## EXERCISE PROMPT
In the copy, every record below must appear exactly as given, and no picture may appear.

━━ PROVIDED RECORDS

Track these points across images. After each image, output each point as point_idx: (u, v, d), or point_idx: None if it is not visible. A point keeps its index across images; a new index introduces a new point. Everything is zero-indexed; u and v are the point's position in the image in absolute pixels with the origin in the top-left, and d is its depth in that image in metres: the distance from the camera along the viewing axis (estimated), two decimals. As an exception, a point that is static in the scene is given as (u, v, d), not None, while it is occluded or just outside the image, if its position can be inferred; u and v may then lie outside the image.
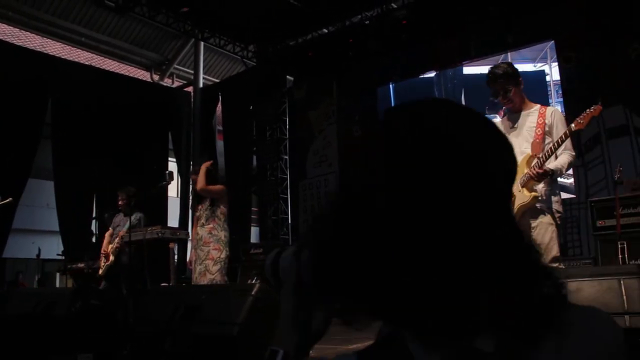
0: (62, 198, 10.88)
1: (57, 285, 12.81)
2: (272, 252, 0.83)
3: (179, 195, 13.75)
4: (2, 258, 10.58)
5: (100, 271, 6.70)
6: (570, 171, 8.40)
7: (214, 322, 2.26)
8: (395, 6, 10.10)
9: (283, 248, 0.83)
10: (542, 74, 9.36)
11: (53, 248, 10.91)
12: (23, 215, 10.88)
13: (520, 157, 3.66)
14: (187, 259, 7.11)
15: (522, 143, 3.67)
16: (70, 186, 10.66)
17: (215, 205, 5.80)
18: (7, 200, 6.73)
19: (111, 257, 6.63)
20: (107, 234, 7.00)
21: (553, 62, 9.06)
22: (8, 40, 11.74)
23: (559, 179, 3.75)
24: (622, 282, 1.86)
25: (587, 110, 3.47)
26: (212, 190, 5.80)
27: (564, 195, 8.50)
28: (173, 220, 13.20)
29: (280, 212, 12.12)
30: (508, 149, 0.70)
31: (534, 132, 3.62)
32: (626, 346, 0.66)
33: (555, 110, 3.72)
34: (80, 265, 7.45)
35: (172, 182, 5.50)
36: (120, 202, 6.89)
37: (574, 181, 8.42)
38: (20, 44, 12.03)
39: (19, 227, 10.97)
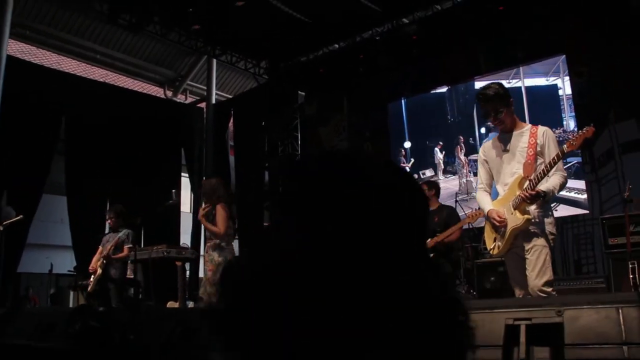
0: (75, 214, 10.96)
1: (71, 299, 12.88)
2: None
3: (192, 211, 13.77)
4: (17, 273, 10.65)
5: (90, 288, 6.81)
6: (584, 186, 8.32)
7: (209, 346, 2.25)
8: (406, 21, 10.11)
9: None
10: (554, 88, 9.28)
11: (67, 263, 10.97)
12: (37, 230, 10.97)
13: (511, 179, 3.63)
14: None
15: (513, 165, 3.63)
16: (84, 202, 10.74)
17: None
18: (18, 217, 6.83)
19: (99, 271, 6.74)
20: (97, 252, 7.10)
21: (566, 75, 8.99)
22: (25, 58, 11.91)
23: (569, 194, 3.72)
24: (620, 310, 1.80)
25: (580, 131, 3.44)
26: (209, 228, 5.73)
27: (578, 211, 8.42)
28: (186, 236, 13.24)
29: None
30: (418, 195, 0.69)
31: (525, 153, 3.58)
32: None
33: (546, 130, 3.65)
34: (91, 281, 7.50)
35: (178, 200, 5.47)
36: (109, 220, 7.11)
37: (588, 197, 8.32)
38: (37, 61, 12.21)
39: (33, 242, 11.05)
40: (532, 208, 3.51)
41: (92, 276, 6.85)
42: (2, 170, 9.54)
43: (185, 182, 13.70)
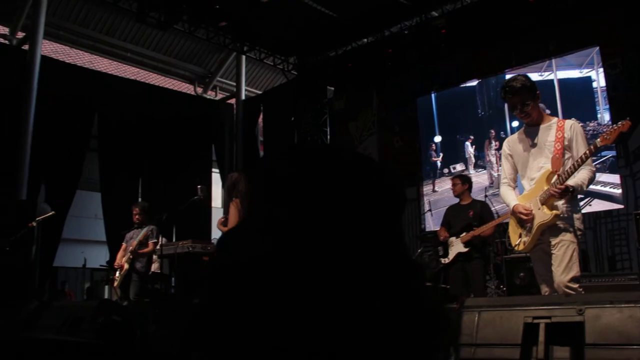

━━━━

## ANSWER TO THIS TASK
Track these points across images. After each image, output each point as point_idx: (u, v, d), or point_idx: None if it is not visible. A point keeps its index across images; a new index introduces a new point. Everything is zero-indexed; u and v are the point's position in the image in absolute pixels with the origin in the top-left, and d is its depth in that image in metres: the distance from the camera along the viewing axis (estimated), two decimals. As an exception, a point that is static in the scene is given as (u, v, d), not None, while it is occluded or just outside the image, if its position can be inferred; u and v may then lie outside the image.
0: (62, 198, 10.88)
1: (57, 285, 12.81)
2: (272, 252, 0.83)
3: (179, 195, 13.75)
4: (2, 258, 10.58)
5: (100, 271, 6.70)
6: (570, 171, 8.40)
7: (214, 322, 2.26)
8: (395, 6, 10.10)
9: (283, 248, 0.83)
10: (542, 74, 9.36)
11: (53, 248, 10.91)
12: (23, 215, 10.88)
13: (520, 157, 3.66)
14: (187, 259, 7.11)
15: (522, 143, 3.67)
16: (70, 186, 10.66)
17: (215, 205, 5.80)
18: (7, 200, 6.73)
19: (111, 257, 6.63)
20: (107, 234, 7.00)
21: (553, 62, 9.06)
22: (8, 40, 11.74)
23: (559, 179, 3.75)
24: (622, 282, 1.86)
25: (587, 110, 3.47)
26: (212, 190, 5.80)
27: (564, 195, 8.50)
28: (173, 220, 13.20)
29: (280, 212, 12.12)
30: (508, 149, 0.70)
31: (534, 132, 3.62)
32: (626, 346, 0.66)
33: (555, 110, 3.72)
34: (80, 265, 7.45)
35: (172, 182, 5.50)
36: (120, 202, 6.89)
37: (574, 181, 8.42)
38: (20, 44, 12.03)
39: (19, 227, 10.97)
0: (75, 214, 10.96)
1: (71, 299, 12.88)
2: None
3: (192, 211, 13.77)
4: (17, 273, 10.65)
5: (90, 288, 6.81)
6: (584, 186, 8.32)
7: (209, 346, 2.25)
8: (406, 21, 10.11)
9: None
10: (554, 88, 9.28)
11: (67, 263, 10.97)
12: (37, 230, 10.97)
13: (511, 179, 3.63)
14: None
15: (513, 165, 3.63)
16: (84, 202, 10.74)
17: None
18: (18, 217, 6.83)
19: (99, 271, 6.74)
20: (97, 252, 7.10)
21: (566, 75, 8.99)
22: (25, 58, 11.91)
23: (569, 194, 3.72)
24: (620, 310, 1.80)
25: (580, 131, 3.44)
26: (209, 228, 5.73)
27: (578, 211, 8.42)
28: (186, 236, 13.24)
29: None
30: (418, 195, 0.69)
31: (525, 153, 3.58)
32: None
33: (546, 130, 3.65)
34: (91, 281, 7.50)
35: (178, 200, 5.47)
36: (109, 220, 7.11)
37: (588, 197, 8.32)
38: (37, 61, 12.21)
39: (33, 242, 11.05)
40: (532, 208, 3.51)
41: (92, 276, 6.85)
42: (2, 170, 9.54)
43: (185, 182, 13.70)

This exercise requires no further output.